Мацей Ручай
Польша как колония
Рациональность и радикальность: постколониальные конфликты в новой Польше
© Flickr / Tobi Gaulke
Польские дебаты о политике: война «колтунов» с «леммингами»
На первый взгляд, у этого явления с Центральной Европой мало общего. Однако на самом деле понятие «колониализм» — одно из ключевых для анализа польских общественных дискуссий не только последних лет, но и, возможно, трех последних веков.
В истории Польши брутальное историческое явление, которое описывается этим словом на «к», встречалось очень часто. На уровне языка его, однако, не принимали и не принимают. «Как же так? Ведь мы — европейцы, не какие-то негры», — так описывает типичную реакцию среднего поляка на слово «колониализм» литературовед и культуролог Эва Томпсон. И добавляет: «В действительности Польша была колонией ничуть не менее долго, чем африканские страны».
В наше время, после краха колонизаторских проектов вначале абсолютистской Пруссии и самодержавной России, а затем Третьего рейха и Советского Союза, слово на «к» обычно сопровождается какой-нибудь приставкой. В «суперэлекторальном» году (в 2015 году в Польше выбирали как президента, так и парламент. — Прим. перев.) чаще всего это была приставка «нео-». «Главным врагом Польши в наше время является неоколониализм — глобальные банки и корпорации», — провозгласил Павел Кукиз [1] на одних из последних дебатов накануне майских президентских выборов. «Мы всё сильнее попадаем в неоколониальную зависимость», — вторил ему один из идеологов «Права и справедливости» [2] Петр Глинский. «Например, сахарной промышленностью и ценами на сахар заправляют немцы, цены на газ определяет сами знаете кто… Мы не “зеленый островок”, мы — новая колония», — считает Глинский, ставший после выборов вице-премьером и министром культуры.
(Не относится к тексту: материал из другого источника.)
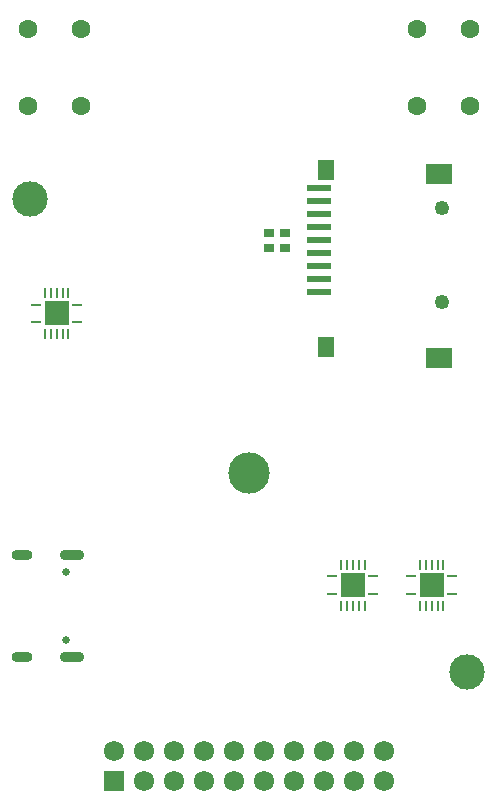
<source format=gbr>
G04 DipTrace 3.3.1.3*
G04 BottomMask.gbr*
%MOIN*%
G04 #@! TF.FileFunction,Soldermask,Bot*
G04 #@! TF.Part,Single*
%ADD21R,0.035433X0.027559*%
%ADD32O,0.070866X0.035433*%
%ADD33O,0.082677X0.035433*%
%ADD38R,0.07874X0.023622*%
%ADD39R,0.057087X0.068898*%
%ADD40R,0.088583X0.068898*%
%ADD49R,0.011024X0.033465*%
%ADD50R,0.033465X0.011024*%
%ADD51R,0.080709X0.080709*%
%ADD62C,0.11811*%
%ADD63C,0.137795*%
%ADD64C,0.025591*%
%ADD65C,0.049213*%
%ADD95C,0.062992*%
%ADD107C,0.067874*%
%ADD109R,0.067874X0.067874*%
%FSLAX26Y26*%
G04*
G70*
G90*
G75*
G01*
G04 BotMask*
%LPD*%
D21*
X1318701Y2831201D3*
X1267520D3*
X1318701Y2781201D3*
X1267520D3*
D62*
X1924932Y1368701D3*
D63*
X1199951Y2031201D3*
D62*
X468702Y2943701D3*
D109*
X749951Y1006201D3*
D107*
X849951D3*
X949951D3*
X1049951D3*
X1149951D3*
X1249951D3*
X1349951D3*
X1449951D3*
X1549951D3*
X1649951D3*
Y1106201D3*
X1549951D3*
X1449951D3*
X1349951D3*
X1249951D3*
X1149951D3*
X1049951D3*
X949951D3*
X849951D3*
X749951D3*
D32*
X444195Y1757382D3*
Y1417224D3*
D33*
X608761Y1757382D3*
Y1417224D3*
D64*
X589076Y1701083D3*
Y1473524D3*
D95*
X1937451Y3256201D3*
Y3512106D3*
X1760286D3*
Y3256201D3*
X639597D3*
Y3512106D3*
X462432D3*
Y3256201D3*
D38*
X1431613Y2981201D3*
Y2937894D3*
Y2894587D3*
Y2851280D3*
Y2807972D3*
Y2764665D3*
Y2721358D3*
Y2678051D3*
Y2634744D3*
D39*
X1455196Y3040295D3*
X1455547Y2451496D3*
D40*
X1833432Y2415185D3*
X1833297Y3026803D3*
D65*
X1843789Y2915965D3*
Y2601516D3*
D49*
X518702Y2631201D3*
X538387D3*
X558072D3*
X577757D3*
X597442D3*
Y2495374D3*
X577757D3*
X558072D3*
X538387D3*
X518702D3*
D50*
X490159Y2533760D3*
Y2592815D3*
X625986Y2533760D3*
Y2592815D3*
D51*
X558072Y2563287D3*
D49*
X1506201Y1724951D3*
X1525886D3*
X1545571D3*
X1565256D3*
X1584941D3*
Y1589125D3*
X1565256D3*
X1545571D3*
X1525886D3*
X1506201D3*
D50*
X1477657Y1627510D3*
Y1686566D3*
X1613484Y1627510D3*
Y1686566D3*
D51*
X1545571Y1657038D3*
D49*
X1768702Y1724951D3*
X1788387D3*
X1808072D3*
X1827757D3*
X1847442D3*
Y1589125D3*
X1827757D3*
X1808072D3*
X1788387D3*
X1768702D3*
D50*
X1740159Y1627510D3*
Y1686566D3*
X1875986Y1627510D3*
Y1686566D3*
D51*
X1808072Y1657038D3*
M02*

</source>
Вскоре после осенних выборов одной из наиболее читаемых на портале jagiellonski24.pl, считающемся одной из аналитических опор нового правительства, была статья под заголовком «Как нас колонизируют зарубежные дисконт-магазины». В ней обосновывается тезис о «ликвидации частного предпринимательства и развитии страны под влиянием неоколониальных практик глобальных корпораций».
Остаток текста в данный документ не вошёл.